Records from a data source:
# # # # #

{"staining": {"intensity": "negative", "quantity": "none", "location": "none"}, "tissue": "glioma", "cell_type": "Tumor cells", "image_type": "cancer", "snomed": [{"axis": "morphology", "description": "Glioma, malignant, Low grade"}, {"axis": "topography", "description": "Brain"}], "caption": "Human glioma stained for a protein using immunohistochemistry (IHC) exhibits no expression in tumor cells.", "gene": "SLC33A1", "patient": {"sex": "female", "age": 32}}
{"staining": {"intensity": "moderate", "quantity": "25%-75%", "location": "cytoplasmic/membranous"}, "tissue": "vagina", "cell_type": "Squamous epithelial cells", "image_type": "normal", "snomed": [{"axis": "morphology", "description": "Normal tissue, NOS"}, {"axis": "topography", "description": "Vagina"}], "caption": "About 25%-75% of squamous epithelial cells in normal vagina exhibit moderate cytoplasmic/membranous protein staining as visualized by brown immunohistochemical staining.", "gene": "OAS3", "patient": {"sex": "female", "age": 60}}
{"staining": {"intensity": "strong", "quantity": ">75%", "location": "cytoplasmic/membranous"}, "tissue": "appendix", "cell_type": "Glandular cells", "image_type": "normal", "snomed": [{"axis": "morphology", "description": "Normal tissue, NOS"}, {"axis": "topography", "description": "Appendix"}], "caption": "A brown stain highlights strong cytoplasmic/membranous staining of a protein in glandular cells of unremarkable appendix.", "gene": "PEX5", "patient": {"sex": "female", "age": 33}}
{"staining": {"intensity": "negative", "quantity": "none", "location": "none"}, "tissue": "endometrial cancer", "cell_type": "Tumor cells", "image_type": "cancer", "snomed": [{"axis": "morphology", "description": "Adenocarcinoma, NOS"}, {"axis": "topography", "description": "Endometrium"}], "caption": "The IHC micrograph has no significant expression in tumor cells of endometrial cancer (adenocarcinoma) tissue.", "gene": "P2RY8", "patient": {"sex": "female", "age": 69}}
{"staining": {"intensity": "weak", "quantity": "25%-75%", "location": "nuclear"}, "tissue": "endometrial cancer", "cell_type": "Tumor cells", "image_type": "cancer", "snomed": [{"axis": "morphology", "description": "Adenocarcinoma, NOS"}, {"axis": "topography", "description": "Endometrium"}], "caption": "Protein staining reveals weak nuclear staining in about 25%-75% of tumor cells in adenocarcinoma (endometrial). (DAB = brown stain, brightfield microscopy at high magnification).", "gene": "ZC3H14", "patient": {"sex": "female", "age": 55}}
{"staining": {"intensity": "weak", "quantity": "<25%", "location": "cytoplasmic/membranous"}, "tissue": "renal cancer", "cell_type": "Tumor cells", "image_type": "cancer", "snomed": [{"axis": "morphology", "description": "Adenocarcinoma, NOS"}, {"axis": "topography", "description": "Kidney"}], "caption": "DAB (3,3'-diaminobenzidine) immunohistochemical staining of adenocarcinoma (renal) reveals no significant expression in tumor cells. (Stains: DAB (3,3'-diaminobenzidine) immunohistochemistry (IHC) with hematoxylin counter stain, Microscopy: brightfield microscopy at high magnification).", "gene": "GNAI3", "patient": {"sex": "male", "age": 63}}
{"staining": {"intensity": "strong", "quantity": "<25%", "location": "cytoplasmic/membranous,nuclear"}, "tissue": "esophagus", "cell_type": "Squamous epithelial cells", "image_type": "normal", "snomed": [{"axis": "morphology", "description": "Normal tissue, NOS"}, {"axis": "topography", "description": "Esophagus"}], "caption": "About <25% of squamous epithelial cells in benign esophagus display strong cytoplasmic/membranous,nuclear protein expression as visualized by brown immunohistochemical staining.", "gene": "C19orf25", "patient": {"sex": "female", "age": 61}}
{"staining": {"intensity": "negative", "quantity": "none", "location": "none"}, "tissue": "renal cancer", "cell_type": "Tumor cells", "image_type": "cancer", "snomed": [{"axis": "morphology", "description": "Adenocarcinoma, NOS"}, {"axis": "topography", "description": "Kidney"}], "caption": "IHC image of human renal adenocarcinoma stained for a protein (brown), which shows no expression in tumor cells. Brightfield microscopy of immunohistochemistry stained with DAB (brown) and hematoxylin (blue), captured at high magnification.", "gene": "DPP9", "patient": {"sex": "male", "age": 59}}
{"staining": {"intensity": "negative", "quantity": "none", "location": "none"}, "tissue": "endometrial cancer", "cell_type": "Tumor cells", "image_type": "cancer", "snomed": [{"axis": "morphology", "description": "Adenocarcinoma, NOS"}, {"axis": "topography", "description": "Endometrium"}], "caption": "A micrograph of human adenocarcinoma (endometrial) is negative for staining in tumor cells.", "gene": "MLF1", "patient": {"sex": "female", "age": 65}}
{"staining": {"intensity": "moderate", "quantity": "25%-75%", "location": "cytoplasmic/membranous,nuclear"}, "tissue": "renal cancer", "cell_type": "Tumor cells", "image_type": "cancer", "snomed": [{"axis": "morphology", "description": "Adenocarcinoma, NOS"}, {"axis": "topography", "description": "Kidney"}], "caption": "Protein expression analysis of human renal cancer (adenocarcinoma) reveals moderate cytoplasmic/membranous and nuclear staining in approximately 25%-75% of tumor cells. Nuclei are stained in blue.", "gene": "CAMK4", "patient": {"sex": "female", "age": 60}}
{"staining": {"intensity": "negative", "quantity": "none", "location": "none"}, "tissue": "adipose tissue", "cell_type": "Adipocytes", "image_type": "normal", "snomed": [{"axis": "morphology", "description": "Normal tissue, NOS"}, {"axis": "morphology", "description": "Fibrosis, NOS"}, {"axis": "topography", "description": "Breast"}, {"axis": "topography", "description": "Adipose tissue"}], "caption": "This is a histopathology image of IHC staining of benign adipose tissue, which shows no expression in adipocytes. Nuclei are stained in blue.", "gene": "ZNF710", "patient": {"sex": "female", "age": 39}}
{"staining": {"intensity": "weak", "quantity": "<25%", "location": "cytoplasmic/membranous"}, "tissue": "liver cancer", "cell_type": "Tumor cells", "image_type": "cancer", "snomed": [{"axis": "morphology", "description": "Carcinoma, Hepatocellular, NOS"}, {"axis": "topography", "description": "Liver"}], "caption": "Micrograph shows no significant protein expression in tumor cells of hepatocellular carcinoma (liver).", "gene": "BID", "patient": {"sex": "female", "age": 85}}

# # # # #

## WHAT YOU SHOULD DO
What lines in the entries above include the string "significant"? Return each one.

## SOLUTION TO THE PROBLEM
{"staining": {"intensity": "negative", "quantity": "none", "location": "none"}, "tissue": "endometrial cancer", "cell_type": "Tumor cells", "image_type": "cancer", "snomed": [{"axis": "morphology", "description": "Adenocarcinoma, NOS"}, {"axis": "topography", "description": "Endometrium"}], "caption": "The IHC micrograph has no significant expression in tumor cells of endometrial cancer (adenocarcinoma) tissue.", "gene": "P2RY8", "patient": {"sex": "female", "age": 69}}
{"staining": {"intensity": "weak", "quantity": "<25%", "location": "cytoplasmic/membranous"}, "tissue": "renal cancer", "cell_type": "Tumor cells", "image_type": "cancer", "snomed": [{"axis": "morphology", "description": "Adenocarcinoma, NOS"}, {"axis": "topography", "description": "Kidney"}], "caption": "DAB (3,3'-diaminobenzidine) immunohistochemical staining of adenocarcinoma (renal) reveals no significant expression in tumor cells. (Stains: DAB (3,3'-diaminobenzidine) immunohistochemistry (IHC) with hematoxylin counter stain, Microscopy: brightfield microscopy at high magnification).", "gene": "GNAI3", "patient": {"sex": "male", "age": 63}}
{"staining": {"intensity": "weak", "quantity": "<25%", "location": "cytoplasmic/membranous"}, "tissue": "liver cancer", "cell_type": "Tumor cells", "image_type": "cancer", "snomed": [{"axis": "morphology", "description": "Carcinoma, Hepatocellular, NOS"}, {"axis": "topography", "description": "Liver"}], "caption": "Micrograph shows no significant protein expression in tumor cells of hepatocellular carcinoma (liver).", "gene": "BID", "patient": {"sex": "female", "age": 85}}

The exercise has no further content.